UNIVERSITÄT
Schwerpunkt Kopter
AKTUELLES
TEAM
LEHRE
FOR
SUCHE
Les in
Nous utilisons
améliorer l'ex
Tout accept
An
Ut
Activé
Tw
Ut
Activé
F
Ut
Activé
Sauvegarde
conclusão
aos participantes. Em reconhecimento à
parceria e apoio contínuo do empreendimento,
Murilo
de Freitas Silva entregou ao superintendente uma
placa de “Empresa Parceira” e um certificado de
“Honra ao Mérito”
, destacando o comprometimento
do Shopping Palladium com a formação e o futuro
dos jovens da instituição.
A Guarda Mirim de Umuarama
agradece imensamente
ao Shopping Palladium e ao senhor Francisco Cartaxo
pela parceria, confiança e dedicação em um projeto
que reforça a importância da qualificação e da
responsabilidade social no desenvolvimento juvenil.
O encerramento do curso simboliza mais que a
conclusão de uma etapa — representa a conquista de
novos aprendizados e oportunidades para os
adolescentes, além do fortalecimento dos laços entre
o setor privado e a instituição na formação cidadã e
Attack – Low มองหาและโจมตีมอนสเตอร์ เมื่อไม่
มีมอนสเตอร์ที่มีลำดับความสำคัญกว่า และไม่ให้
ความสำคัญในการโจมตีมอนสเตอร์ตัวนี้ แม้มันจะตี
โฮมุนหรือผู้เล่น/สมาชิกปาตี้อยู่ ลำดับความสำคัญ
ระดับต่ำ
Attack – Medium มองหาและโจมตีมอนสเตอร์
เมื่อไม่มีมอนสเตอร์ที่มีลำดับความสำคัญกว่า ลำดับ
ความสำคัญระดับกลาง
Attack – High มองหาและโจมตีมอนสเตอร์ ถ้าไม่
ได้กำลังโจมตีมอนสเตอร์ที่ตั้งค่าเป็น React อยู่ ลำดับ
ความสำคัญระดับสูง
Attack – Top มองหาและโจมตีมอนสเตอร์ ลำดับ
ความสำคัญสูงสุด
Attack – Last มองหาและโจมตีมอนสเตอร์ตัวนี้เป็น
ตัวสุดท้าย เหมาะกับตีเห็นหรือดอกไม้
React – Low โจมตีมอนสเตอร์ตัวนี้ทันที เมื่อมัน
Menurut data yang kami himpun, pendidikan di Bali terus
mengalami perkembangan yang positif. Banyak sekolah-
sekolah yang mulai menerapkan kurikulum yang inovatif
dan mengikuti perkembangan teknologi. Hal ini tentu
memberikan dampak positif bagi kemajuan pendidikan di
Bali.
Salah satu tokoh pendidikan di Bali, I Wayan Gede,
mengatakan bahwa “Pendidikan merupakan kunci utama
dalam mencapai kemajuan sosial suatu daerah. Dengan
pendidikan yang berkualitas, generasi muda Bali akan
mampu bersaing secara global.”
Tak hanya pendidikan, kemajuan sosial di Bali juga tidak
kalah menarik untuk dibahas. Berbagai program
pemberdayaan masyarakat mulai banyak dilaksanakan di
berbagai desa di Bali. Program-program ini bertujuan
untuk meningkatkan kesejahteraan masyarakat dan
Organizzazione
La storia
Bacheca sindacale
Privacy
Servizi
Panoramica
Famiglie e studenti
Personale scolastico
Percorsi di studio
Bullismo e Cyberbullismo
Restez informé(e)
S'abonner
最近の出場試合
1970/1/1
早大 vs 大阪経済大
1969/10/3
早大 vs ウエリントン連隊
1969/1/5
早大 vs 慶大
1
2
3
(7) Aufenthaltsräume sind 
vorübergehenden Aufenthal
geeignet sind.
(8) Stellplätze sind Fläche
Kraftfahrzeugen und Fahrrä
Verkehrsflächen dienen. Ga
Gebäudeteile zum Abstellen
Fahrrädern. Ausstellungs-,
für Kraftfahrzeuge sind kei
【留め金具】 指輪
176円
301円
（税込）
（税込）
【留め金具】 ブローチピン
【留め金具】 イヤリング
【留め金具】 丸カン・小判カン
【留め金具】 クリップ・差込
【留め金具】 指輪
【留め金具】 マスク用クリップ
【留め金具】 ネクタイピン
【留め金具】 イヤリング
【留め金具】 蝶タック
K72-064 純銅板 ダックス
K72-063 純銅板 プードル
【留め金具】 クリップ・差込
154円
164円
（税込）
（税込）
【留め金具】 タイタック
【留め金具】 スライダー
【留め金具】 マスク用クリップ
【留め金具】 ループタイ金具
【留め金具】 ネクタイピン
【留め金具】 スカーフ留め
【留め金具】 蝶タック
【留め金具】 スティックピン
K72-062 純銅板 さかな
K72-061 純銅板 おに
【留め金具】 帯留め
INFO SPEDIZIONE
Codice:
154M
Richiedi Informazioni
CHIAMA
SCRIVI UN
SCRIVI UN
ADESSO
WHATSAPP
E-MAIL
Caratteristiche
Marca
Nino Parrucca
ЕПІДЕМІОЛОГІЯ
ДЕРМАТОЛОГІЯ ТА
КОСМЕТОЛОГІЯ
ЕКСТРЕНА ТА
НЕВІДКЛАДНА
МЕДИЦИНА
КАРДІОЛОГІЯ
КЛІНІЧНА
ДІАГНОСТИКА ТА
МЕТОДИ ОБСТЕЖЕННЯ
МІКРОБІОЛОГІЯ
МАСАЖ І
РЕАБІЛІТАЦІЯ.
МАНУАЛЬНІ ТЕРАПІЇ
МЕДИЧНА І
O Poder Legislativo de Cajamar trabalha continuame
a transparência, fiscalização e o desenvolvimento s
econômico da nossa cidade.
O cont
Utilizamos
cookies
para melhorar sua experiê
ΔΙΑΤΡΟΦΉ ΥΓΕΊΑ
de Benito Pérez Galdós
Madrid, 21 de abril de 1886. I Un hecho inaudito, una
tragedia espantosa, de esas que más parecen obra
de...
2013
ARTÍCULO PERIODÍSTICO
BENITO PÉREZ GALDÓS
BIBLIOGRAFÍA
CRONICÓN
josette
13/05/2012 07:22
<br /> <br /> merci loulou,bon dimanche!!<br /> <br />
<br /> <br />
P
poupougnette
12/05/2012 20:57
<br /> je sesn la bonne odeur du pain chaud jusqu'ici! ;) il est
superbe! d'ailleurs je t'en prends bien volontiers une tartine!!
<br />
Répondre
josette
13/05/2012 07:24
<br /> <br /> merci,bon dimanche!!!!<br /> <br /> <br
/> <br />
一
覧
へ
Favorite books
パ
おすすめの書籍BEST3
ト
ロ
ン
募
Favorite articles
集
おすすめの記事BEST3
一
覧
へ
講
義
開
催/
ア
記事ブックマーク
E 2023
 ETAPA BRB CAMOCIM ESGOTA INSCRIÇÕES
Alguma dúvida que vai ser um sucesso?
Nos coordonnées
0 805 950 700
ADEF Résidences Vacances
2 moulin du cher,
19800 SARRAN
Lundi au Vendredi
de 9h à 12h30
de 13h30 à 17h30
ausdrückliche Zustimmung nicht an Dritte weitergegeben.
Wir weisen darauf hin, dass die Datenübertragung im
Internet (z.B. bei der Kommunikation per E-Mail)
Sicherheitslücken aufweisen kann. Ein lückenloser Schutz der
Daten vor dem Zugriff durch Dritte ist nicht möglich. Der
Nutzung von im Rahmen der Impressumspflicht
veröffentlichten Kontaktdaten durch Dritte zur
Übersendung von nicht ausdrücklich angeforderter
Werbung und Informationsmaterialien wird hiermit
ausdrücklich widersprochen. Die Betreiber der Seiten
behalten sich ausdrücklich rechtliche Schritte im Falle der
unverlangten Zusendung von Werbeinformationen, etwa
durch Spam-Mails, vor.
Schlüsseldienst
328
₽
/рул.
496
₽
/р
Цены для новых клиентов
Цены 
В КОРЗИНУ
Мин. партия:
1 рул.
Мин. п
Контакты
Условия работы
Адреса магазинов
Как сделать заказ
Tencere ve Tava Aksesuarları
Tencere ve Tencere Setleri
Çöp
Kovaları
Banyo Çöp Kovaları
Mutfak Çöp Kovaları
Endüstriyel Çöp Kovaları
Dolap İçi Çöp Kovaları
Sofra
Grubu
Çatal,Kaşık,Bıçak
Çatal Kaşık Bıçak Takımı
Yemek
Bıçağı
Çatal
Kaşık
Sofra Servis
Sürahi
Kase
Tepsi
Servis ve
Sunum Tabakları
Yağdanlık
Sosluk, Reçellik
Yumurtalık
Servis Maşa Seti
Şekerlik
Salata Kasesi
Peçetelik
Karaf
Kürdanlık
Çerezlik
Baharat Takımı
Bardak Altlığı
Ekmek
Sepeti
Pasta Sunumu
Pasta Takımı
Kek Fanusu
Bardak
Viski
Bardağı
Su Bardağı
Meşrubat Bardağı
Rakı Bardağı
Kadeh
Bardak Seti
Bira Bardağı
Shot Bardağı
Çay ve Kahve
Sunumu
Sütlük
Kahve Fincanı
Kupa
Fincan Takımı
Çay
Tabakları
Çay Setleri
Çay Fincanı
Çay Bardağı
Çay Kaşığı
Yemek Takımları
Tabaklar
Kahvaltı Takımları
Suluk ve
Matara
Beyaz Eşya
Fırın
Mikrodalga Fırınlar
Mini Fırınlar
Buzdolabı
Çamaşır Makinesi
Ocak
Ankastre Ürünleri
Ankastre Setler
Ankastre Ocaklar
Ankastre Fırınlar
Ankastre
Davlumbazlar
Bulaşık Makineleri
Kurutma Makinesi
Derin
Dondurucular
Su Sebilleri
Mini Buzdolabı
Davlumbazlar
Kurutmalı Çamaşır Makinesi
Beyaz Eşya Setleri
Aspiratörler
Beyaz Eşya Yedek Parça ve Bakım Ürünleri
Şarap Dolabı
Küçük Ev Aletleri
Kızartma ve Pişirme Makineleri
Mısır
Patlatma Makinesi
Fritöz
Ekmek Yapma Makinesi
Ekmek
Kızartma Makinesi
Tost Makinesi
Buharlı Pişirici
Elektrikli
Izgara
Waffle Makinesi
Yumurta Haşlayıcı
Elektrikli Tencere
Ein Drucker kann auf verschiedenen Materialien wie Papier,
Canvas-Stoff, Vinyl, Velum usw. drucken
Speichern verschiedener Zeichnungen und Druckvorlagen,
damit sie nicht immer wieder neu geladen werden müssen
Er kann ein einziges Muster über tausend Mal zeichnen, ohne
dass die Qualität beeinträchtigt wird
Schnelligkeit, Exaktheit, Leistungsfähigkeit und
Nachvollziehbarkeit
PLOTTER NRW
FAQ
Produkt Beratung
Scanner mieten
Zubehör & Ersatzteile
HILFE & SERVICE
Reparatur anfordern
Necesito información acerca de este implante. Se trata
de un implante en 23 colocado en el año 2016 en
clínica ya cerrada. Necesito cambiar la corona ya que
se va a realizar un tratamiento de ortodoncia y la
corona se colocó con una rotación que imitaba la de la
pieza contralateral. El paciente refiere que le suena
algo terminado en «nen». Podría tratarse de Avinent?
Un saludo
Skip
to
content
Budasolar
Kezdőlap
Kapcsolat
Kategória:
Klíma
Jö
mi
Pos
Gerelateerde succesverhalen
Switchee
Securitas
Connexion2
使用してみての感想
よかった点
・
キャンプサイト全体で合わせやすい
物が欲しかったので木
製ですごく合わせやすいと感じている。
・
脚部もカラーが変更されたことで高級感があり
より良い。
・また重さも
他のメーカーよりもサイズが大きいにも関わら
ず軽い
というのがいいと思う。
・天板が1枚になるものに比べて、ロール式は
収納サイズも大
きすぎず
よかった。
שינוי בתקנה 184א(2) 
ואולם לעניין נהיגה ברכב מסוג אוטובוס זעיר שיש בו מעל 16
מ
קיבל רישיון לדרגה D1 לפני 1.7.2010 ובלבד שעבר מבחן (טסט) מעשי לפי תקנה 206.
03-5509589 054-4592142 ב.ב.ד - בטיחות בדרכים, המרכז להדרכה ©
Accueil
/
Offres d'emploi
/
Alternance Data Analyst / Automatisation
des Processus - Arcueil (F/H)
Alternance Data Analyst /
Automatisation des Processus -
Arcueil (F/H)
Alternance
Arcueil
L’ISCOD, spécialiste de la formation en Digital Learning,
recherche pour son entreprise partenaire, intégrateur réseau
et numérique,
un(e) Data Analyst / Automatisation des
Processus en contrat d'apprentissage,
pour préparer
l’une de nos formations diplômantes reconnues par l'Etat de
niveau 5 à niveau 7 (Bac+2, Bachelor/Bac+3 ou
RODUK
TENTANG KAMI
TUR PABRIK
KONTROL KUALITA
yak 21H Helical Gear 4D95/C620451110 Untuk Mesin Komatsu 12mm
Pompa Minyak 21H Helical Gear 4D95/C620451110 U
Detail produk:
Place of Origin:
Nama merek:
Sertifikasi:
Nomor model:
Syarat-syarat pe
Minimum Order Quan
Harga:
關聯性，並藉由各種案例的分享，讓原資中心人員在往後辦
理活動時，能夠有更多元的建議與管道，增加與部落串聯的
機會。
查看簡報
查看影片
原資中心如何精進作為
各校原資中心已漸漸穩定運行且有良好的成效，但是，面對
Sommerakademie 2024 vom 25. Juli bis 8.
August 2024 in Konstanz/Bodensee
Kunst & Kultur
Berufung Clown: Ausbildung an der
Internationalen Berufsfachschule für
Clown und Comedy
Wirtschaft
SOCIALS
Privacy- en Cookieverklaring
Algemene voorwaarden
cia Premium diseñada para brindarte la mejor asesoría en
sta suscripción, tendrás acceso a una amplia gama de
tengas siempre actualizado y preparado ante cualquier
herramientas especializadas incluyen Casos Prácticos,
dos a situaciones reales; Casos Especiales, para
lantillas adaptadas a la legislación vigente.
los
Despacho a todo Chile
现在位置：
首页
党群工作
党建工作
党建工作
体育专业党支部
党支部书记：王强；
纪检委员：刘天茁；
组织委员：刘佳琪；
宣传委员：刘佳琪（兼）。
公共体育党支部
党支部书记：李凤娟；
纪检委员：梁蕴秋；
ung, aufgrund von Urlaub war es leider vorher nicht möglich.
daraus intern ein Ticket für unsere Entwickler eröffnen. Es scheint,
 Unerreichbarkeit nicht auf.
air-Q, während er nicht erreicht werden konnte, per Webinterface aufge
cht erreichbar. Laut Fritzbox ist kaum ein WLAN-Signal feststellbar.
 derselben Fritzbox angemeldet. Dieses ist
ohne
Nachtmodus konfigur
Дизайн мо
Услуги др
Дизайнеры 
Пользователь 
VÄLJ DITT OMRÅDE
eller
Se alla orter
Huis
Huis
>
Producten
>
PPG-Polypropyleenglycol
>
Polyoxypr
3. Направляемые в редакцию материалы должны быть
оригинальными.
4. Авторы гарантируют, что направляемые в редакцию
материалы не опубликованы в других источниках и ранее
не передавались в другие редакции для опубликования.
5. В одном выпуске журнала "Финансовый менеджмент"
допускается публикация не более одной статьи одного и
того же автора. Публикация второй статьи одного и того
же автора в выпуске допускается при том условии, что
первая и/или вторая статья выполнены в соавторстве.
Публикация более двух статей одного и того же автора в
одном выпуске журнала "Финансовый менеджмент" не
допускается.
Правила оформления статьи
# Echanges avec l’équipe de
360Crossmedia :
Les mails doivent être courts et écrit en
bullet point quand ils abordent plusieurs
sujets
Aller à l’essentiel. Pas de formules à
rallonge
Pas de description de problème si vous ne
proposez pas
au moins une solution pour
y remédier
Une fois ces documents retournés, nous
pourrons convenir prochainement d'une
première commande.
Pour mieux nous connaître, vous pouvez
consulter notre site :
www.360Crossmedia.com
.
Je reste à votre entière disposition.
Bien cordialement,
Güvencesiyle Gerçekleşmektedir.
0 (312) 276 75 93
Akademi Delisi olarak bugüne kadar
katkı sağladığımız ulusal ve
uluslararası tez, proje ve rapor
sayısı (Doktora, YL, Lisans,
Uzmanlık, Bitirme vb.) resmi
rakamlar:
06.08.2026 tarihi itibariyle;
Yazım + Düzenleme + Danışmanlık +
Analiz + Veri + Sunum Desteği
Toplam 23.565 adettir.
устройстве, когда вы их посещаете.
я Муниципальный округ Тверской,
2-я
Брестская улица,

Problem » Reproduce the records above exactly, from the first line to the line that holds "responsabilidade social no", inclusive, and omit everything after it.

Response to this exercise »
UNIVERSITÄT
Schwerpunkt Kopter
AKTUELLES
TEAM
LEHRE
FOR
SUCHE
Les in
Nous utilisons
améliorer l'ex
Tout accept
An
Ut
Activé
Tw
Ut
Activé
F
Ut
Activé
Sauvegarde
conclusão
aos participantes. Em reconhecimento à
parceria e apoio contínuo do empreendimento,
Murilo
de Freitas Silva entregou ao superintendente uma
placa de “Empresa Parceira” e um certificado de
“Honra ao Mérito”
, destacando o comprometimento
do Shopping Palladium com a formação e o futuro
dos jovens da instituição.
A Guarda Mirim de Umuarama
agradece imensamente
ao Shopping Palladium e ao senhor Francisco Cartaxo
pela parceria, confiança e dedicação em um projeto
que reforça a importância da qualificação e da
responsabilidade social no desenvolvimento juvenil.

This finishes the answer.